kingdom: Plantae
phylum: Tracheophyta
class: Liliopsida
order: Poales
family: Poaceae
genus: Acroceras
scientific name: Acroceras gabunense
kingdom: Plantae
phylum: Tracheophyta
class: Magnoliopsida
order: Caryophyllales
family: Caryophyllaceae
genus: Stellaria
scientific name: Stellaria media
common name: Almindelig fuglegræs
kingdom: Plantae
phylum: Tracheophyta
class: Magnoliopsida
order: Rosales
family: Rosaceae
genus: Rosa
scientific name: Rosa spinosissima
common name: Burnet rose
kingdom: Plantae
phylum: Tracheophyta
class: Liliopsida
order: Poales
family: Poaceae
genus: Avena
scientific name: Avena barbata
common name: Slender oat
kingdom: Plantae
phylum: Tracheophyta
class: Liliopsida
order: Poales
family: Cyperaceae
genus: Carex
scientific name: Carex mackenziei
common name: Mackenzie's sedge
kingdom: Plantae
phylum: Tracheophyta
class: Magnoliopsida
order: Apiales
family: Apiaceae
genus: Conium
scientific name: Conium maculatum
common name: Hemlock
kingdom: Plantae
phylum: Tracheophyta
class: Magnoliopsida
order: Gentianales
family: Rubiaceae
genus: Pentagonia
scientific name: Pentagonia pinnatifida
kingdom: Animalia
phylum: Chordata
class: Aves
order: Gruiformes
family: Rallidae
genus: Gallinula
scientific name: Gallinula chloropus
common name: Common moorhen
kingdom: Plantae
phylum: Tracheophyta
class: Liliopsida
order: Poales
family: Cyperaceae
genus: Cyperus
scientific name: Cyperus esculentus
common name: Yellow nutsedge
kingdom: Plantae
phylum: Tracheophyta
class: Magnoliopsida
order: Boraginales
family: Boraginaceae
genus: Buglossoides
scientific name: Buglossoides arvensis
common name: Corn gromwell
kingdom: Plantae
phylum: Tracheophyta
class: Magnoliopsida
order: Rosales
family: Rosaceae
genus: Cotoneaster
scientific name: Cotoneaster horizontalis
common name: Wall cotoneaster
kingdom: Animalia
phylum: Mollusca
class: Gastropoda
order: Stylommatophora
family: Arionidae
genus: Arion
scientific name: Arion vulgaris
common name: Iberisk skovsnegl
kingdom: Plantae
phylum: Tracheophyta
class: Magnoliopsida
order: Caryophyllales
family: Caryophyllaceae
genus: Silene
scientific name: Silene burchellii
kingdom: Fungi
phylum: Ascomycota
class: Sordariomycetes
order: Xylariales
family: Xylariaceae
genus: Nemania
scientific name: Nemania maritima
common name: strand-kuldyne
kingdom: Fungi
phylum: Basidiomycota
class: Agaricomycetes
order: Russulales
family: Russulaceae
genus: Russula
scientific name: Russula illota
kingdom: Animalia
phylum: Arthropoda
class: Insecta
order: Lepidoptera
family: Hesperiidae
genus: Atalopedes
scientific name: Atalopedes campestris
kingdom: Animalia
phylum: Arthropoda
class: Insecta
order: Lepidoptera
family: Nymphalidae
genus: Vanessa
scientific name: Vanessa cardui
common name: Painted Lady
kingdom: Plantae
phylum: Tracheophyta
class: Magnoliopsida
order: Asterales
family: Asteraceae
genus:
+---+
- **What is expected**: Please rewrite the rows starting at the line that contains "common name: Iberisk skovsnegl" and ending at the line that contains "genus: Atalopedes", renaming "phylum" to "division" and leaving everything else unchanged.

- **Answer to the task**:
common name: Iberisk skovsnegl
kingdom: Plantae
division: Tracheophyta
class: Magnoliopsida
order: Caryophyllales
family: Caryophyllaceae
genus: Silene
scientific name: Silene burchellii
kingdom: Fungi
division: Ascomycota
class: Sordariomycetes
order: Xylariales
family: Xylariaceae
genus: Nemania
scientific name: Nemania maritima
common name: strand-kuldyne
kingdom: Fungi
division: Basidiomycota
class: Agaricomycetes
order: Russulales
family: Russulaceae
genus: Russula
scientific name: Russula illota
kingdom: Animalia
division: Arthropoda
class: Insecta
order: Lepidoptera
family: Hesperiidae
genus: Atalopedes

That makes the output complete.